Gerhard Hüsch, baritone
Hanns Udo Müller
, piano

Recorded in 1934, issued as 8 HMV 78s DB2429-2436


Matrix Numbers: 2EA1225-II, 2EA 1226-II, 2EA1227-II, 2EA1228-I, 2EA1240-II, 2EA1229-II, 2EA1230-I, 2EA1231-I, 2EA1239-1, 2EA1232-II, 2EA1233-I, 2EA1238-I, 2EA1237-II, 2EA1236-I, 2RA481-II, 2EA1242-II


New transfer & XR remastering by Andrew Rose, April 2007


Duration: 58:34

Bill Rosen's Review

Hüsch deepens his interpretation and uses the fires of unrequited love to make a real human being out of that shallow teenager

My problem with Die Schöne Müllerin has always been that it is about a very simple-minded young teenager who roves alone, falls in love, is jilted, and commits suicide. While there are wonderful teenage pianists and violinists, there are no teenage lieder singers. Just as one does not want matronly sopranos to portray dewy teenage Tatyanas in Tchaikovsky's Eugene Onegin, one is uncomfortable with dry-voiced 50-year-olds expressing the agonies of unrequited young love.

No one sounds like a teenager, but Gerhardt Hüsch comes very close. He is so simple and joyous in proclaiming his lust for roaming in the first song. In the sixth song, where he is in love with the miller's daughter and begins to think she reciprocates, he asks the miller's stream if she loves him and Hüsch is so yearning here. In the next song, the youth and Hüsch allow themselves some virile impatience. She does say yes and there is such joy announced in the song of triumph "Mine!" Alas, a competitor comes ("Hunter") and Hüsch shows us the teenager's anger and despair.

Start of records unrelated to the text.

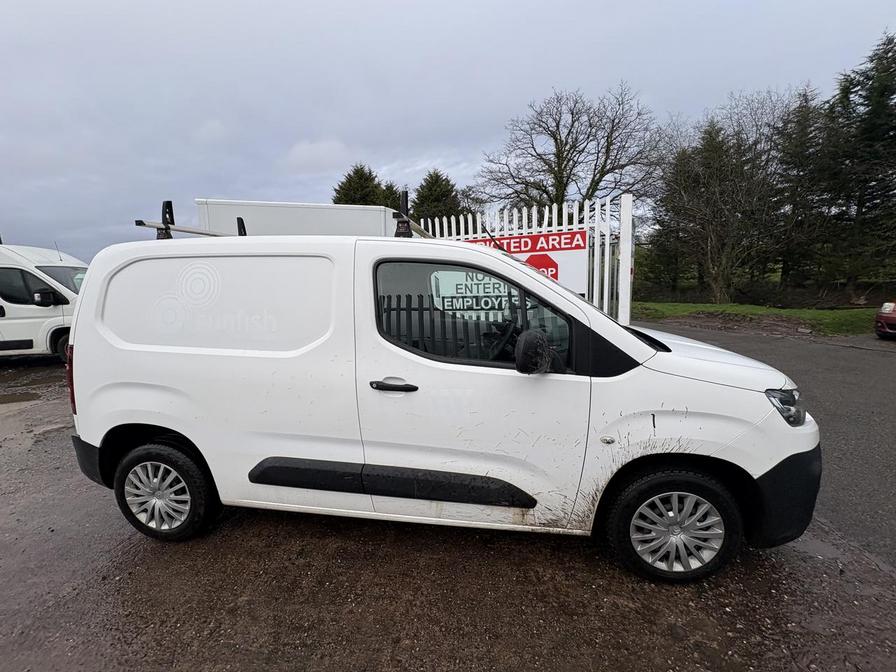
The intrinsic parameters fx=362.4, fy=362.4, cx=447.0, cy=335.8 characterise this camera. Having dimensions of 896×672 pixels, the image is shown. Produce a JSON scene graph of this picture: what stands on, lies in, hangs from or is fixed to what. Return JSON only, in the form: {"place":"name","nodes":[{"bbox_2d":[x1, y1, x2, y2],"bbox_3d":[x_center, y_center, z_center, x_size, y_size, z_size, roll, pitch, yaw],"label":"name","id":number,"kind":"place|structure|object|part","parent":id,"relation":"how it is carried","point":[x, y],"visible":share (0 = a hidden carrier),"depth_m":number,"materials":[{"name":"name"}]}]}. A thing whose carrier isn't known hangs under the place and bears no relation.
{"place":"outdoors","nodes":[
{"label":"outdoors","id":0,"kind":"place"},
{"bbox_2d":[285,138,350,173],"label":"cloud","id":1,"kind":"structure","parent":0,"point":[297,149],"materials":[{"name":"white"}]},
{"bbox_2d":[0,0,895,263],"label":"sky","id":2,"kind":"structure","parent":0,"point":[381,4],"materials":[{"name":"grey"}]},
{"bbox_2d":[0,334,895,671],"label":"lot","id":3,"kind":"structure","parent":0,"point":[242,526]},
{"bbox_2d":[0,391,40,404],"label":"puddle","id":4,"kind":"object","parent":3,"relation":"on","point":[12,399],"visible":0.96,"materials":[{"name":"brown liquid"}]},
{"bbox_2d":[0,241,87,361],"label":"white van","id":5,"kind":"object","parent":3,"relation":"on","point":[15,260],"visible":0.71,"depth_m":7.09,"materials":[{"name":"white metal"}]},
{"label":"van mirror","id":6,"kind":"part","parent":5,"relation":"part of","materials":[{"name":"black mirror"}]},
{"label":"van wheel","id":7,"kind":"part","parent":5,"relation":"part of","materials":[{"name":"rubber"}]},
{"label":"van windshield","id":8,"kind":"part","parent":5,"relation":"part of","materials":[{"name":"glass"}]},
{"bbox_2d":[194,198,404,236],"bbox_3d":[-2.818,-1.600,8.712,4.955,2.823,2.912,0,9,5],"label":"white trailer","id":9,"kind":"object","parent":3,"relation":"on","point":[305,209],"visible":0.29,"depth_m":7.53,"materials":[{"name":"white metal"}]},
{"bbox_2d":[62,220,823,583],"bbox_3d":[-0.054,0.209,2.807,4.739,2.072,1.947,0,9,5],"label":"white van","id":10,"kind":"object","parent":3,"relation":"on","point":[88,294],"visible":0.99,"depth_m":2.12,"materials":[{"name":"white metal"}]},
{"label":"tail light","id":11,"kind":"part","parent":10,"relation":"part of","materials":[{"name":"red plastic"}]},
{"label":"bumper","id":12,"kind":"part","parent":10,"relation":"part of","materials":[{"name":"black plastic"}]},
{"label":"wheel","id":13,"kind":"part","parent":10,"relation":"part of","materials":[{"name":"black rubber"}]},
{"bbox_2d":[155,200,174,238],"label":"bracket","id":14,"kind":"object","parent":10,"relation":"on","point":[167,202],"visible":0.74,"depth_m":3.06,"materials":[{"name":"black metal"}]},
{"bbox_2d":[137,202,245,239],"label":"roof rack","id":15,"kind":"object","parent":10,"relation":"on","point":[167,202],"visible":0.51,"depth_m":3.00,"materials":[{"name":"black metal"}]},
{"label":"door","id":16,"kind":"part","parent":10,"relation":"part of","materials":[{"name":"white metal"}]},
{"bbox_2d":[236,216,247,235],"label":"bracket","id":17,"kind":"object","parent":10,"relation":"on","point":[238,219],"visible":0.51,"depth_m":3.60,"materials":[{"name":"black"}]},
{"label":"door handle","id":18,"kind":"part","parent":10,"relation":"part of","materials":[{"name":"black plastic"}]},
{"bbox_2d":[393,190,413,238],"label":"roof rack","id":19,"kind":"object","parent":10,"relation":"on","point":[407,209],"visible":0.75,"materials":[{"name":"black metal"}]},
{"label":"window","id":20,"kind":"part","parent":10,"relation":"part of","materials":[{"name":"black glass"}]},
{"label":"front door","id":21,"kind":"part","parent":10,"relation":"part of","materials":[{"name":"white metal"}]},
{"label":"steering wheel","id":22,"kind":"part","parent":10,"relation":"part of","materials":[{"name":"black plastic"}]},
{"label":"wheel","id":23,"kind":"part","parent":10,"relation":"part of","materials":[{"name":"black rubber"}]},
{"label":"hood","id":24,"kind":"part","parent":10,"relation":"part of","materials":[{"name":"white metal"}]},
{"bbox_2d":[418,192,637,324],"bbox_3d":[0.915,-0.711,5.765,2.993,2.774,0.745,0,9,5],"label":"white fence","id":25,"kind":"object","parent":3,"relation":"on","point":[596,224],"visible":0.3,"depth_m":5.36,"materials":[{"name":"white metal"}]},
{"bbox_2d":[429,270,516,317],"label":"sign","id":26,"kind":"object","parent":25,"relation":"attached to","point":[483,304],"visible":0.68,"depth_m":2.34,"materials":[{"name":"white"}]},
{"bbox_2d":[457,229,586,294],"bbox_3d":[0.944,-0.994,5.430,2.058,1.046,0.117,0,9,5],"label":"sign","id":27,"kind":"object","parent":25,"relation":"attached to","point":[568,247],"visible":0.38,"depth_m":5.32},
{"bbox_2d":[632,300,886,334],"label":"lawn","id":28,"kind":"structure","parent":0,"point":[822,313],"materials":[{"name":"green plant"}]},
{"bbox_2d":[652,94,796,302],"bbox_3d":[13.365,-6.420,18.014,6.549,9.735,6.541,-8,11,-37],"label":"bare tree","id":29,"kind":"object","parent":28,"relation":"on","point":[711,181],"visible":0.98,"depth_m":17.35,"materials":[{"name":"brown plant"}]},
{"bbox_2d":[817,28,895,301],"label":"conifer tree","id":30,"kind":"object","parent":28,"relation":"on","point":[895,140],"visible":0.92,"depth_m":15.23,"materials":[{"name":"plant"}]},
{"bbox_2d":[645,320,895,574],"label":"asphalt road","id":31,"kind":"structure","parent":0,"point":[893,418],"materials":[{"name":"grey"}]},
{"bbox_2d":[875,301,895,338],"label":"red car","id":32,"kind":"object","parent":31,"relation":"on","point":[887,307],"visible":1,"depth_m":8.36,"materials":[{"name":"red metal"}]},
{"label":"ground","id":33,"kind":"structure","parent":0},
{"bbox_2d":[331,163,395,207],"bbox_3d":[-5.716,-6.752,25.249,6.540,10.066,6.581,-2,9,-7],"label":"conifer tree","id":34,"kind":"object","parent":33,"relation":"on","point":[338,191],"visible":0.25,"depth_m":23.84,"materials":[{"name":"plant"}]},
{"bbox_2d":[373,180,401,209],"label":"conifer tree","id":35,"kind":"object","parent":33,"relation":"on","point":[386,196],"visible":0.19,"depth_m":23.48,"materials":[{"name":"green plant"}]},
{"bbox_2d":[410,169,466,225],"bbox_3d":[-0.763,-6.648,24.527,5.606,8.697,5.786,-6,10,-28],"label":"conifer tree","id":36,"kind":"object","parent":33,"relation":"on","point":[422,196],"visible":0.39,"depth_m":23.05,"materials":[{"name":"green plant"}]},
{"bbox_2d":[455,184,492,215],"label":"tree","id":37,"kind":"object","parent":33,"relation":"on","point":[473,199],"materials":[{"name":"plant"}]},
{"bbox_2d":[477,83,663,214],"bbox_3d":[6.798,-7.951,20.877,9.386,11.512,10.022,-8,12,-37],"label":"bare tree","id":38,"kind":"object","parent":33,"relation":"on","point":[559,159],"visible":0.91,"depth_m":19.27,"materials":[{"name":"brown plant"}]},
{"bbox_2d":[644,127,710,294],"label":"conifer tree","id":39,"kind":"object","parent":33,"relation":"on","point":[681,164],"visible":0.71,"depth_m":22.40,"materials":[{"name":"plant"}]},
{"bbox_2d":[771,86,830,290],"bbox_3d":[18.765,-7.443,19.242,4.029,10.547,4.071,0,9,5],"label":"conifer tree","id":40,"kind":"object","parent":33,"relation":"on","point":[809,142],"visible":0.73,"depth_m":18.80,"materials":[{"name":"green plant"}]}
]}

Hüsch deepens his interpretation and uses the fires of unrequited love to make a real human being out of that shallow teenager, but consumes him in the process and the boy drowns himself in the miller's stream. The final song, The Stream's Lullaby, is sung by Hüsch and played by Miller with a tenderness and empathy which no teenager could provide.

The sound is entirely beautiful and apt.